日本代表の「楽勝」を各国メディアが報じるなか、伯メディアは厳しく指摘「脆弱な中国には十分でも、サウジを倒すには…」
1月27日、カタール・ワールドカップ予選のアジア最終予選が行なわれ、日本代表は2-0で中国代表を下し、5勝2敗でグループBの2位をキープした。
【動画】中山のクロスにドンピシャのヘッド!伊東純也の鮮やかな3戦連発弾
キャプテンの吉田麻也、守備の要である冨安健洋を揃って欠くなど不安材料の多かった日本だが、埼玉スタジアムでは中国相手に序盤から主導権を握り、13分には伊東純也の突破からのクロスが相手DFのハンドを誘発してPKを獲得、大迫勇也がゴール右隅に決めて早々に先制。その後は攻勢ながらも好機を逸してスコアを動かせずにいたが、61分に交代出場の中山雄太のクロスを伊東が頭で合わせ、2点目を挙げた。
得点はこれで打ち止めとなったが、強いプレッシングで終始中国にチャンスを与えず、スコア以上の完勝を収めた日本。森保一監督は「コンディションがバラバラのなか、イメージを共有し、連係や連動をすることができたのが大きい」「選手たちは相手の強みを見極めて、うまく対応してくれた」とチームを褒め称えたが、選手からは口々に「もっと積極的に仕掛けても良かった」という声が上がり、誰もが2月1日の大一番とも言える首位サウジアラビアとの一戦に目を向けていた。
そんな日本について、アジア・サッカー連盟(AFC)は公式サイトで「日本は中国を倒してハンティングを続ける」と題した記事で、「試合開始とともに日本は試合を支配」「オオサコが自信を持って放ったPKは、中国GKが正しい方向に飛んだにもかかわらず、少しのチャンスも与えなかった」「ズヴォレ所属のナカヤマからの魅力的なクロスを、イトウは自信を持ってゴールの下隅にパワフルに叩き込んだ」とレポートしている。
シュート2本に終わり、本大会出場へ望みを繋ぐための勝点を増やせなかった中国のメディアでは、通信社『新華社』が「中国は『5人の警備員』をスタメンに並べ、守備的な姿勢からカウンターでチャンスを創ろうとしたが、日本は4-3-3の攻撃的なスタイルで強いプレッシャーをかけて主導権を握り続けた。中国は効果的な反撃を構成できず、後半もメンバー交代を試みたが、ほとんど成功しなかった。数字上では、3位でプレーオフ進出はあり得るが、それは理論的な可能性に過ぎない」と終始ネガティブに綴った。

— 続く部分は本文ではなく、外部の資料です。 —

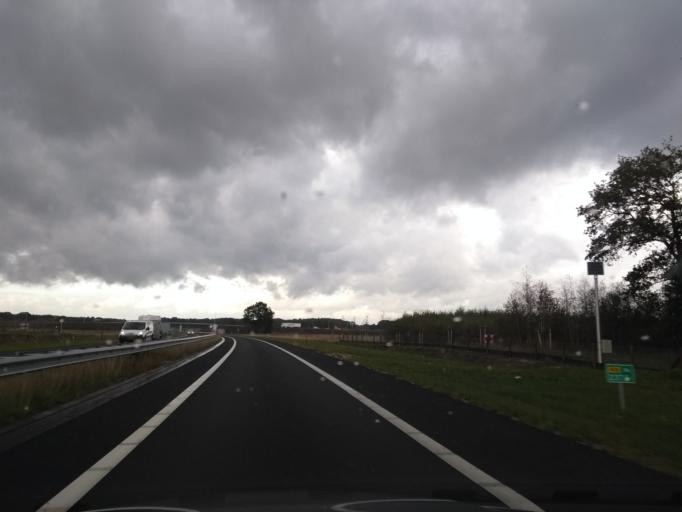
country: NL
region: Gelderland
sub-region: Berkelland
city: Eibergen
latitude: 52.0829
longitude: 6.6355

中東のメディアも日本の結果に注目しており、スポーツ専門メディア『SPORT360』は「中国から貴重な勝利を収めた日本が、サウジアラビアに火をつけた」と報道。今節はオマーンを1-0で下した首位チームとの直接対決を前にした日本について、「今予選でのスタートが鈍く最初の3戦で2敗を喫するも、その後は予選突破に向けて復活。4連勝を飾ってサウジに肉迫し、一時は勝点1差まで詰めてきた」と伝えている。
欧州メディアでは、フランスの通信社『AFP』は「日本が埼玉で容易な勝利。13分に大迫がPK、そこからイトウがヘディングシュートを放ったのは1時間後だったが、それで十分だった」、スペインの『EFE』も「日本は予想通り、何もできなかった中国に対して勝利し、2位を維持。ホームで63%のボールポゼッションを記録し、16本のシュートを中国に浴びせた」と、いずれも一方的な試合だったことを強調した。
フランスのスポーツ紙『L’EQUIPE』は「2位日本と3位オーストラリア(ベトナムに4-0の勝利)がともに勝利して首位サウジにプレッシャーをかけた」とグループの上位争いに注目し、イタリアの『SPORT MEDIASET』は「ブルーサムライが中国を打ち負かし、予選突破にまた一歩前進。火曜日には首位サウジと対戦する」と同様の報じ方だった。
PK獲得、力強いヘッドでの追加点と、大活躍を見せた伊東(ヘンク)の主戦場であるベルギーの専門メディア『WALFOOT』は、彼の他、シント=トロイデンのシュミット・ダニエル、さらにはかつてベルギーのリールセなどでプレーした川島永嗣が招集されていることを紹介した上で、「ヘンクのウイングは2点目のゴールを決め、自身を際立たせた」と報道。また前田大然の所属するセルティックの専門メディア『THE CELTIC WAY』は「マエダは58分に交代出場で、慌ただしい旅をやりがいのあるものとし、勝利に役立った」と伝えた。
最後に、ブラジルの総合メディア『Globo』は、今回も日本代表の戦いを詳しくレポート。この中国戦の戦いぶりについて「倹約的で非効率な攻撃」と厳しく、予選突破に向けて再び状態が悪化していると指摘。森保監督の置かれた立場を表わすのに、「歴代の監督を見ても、ここまで悪い状況はなかった」として「辞任を引き起こす可能性すらある」とまで綴っている。それでも完勝したのは、「中国がはるかに悪かった」からである。
「中国が防御的だったことで、今回は違いを生み出す良い機会だったが、より多くゴールを生み出すチャンスがあったにもかかわらず、日本は圧力を強めてこれらを活かすことを望まず、後半は久保建英を投入しながらも、自然とペースが落ちていった。脆弱な中国に勝つには、それでも十分だったが、サウジを倒すにはより多くのことが求められる」
こう指摘した同メディアは、恒例の全選手採点ではやはり伊東を最優秀選手に挙げて10点満点中の「7.5」を与え、寸評では「立ち上がりからピッチ上で最も危険な選手だった。ほとんどの攻撃プレーに絡み、PKを獲得し、2点目のゴールを奪った。予選3連発を達成したヘンクのウインガーは、日本の主役となった」と賛辞を贈っている。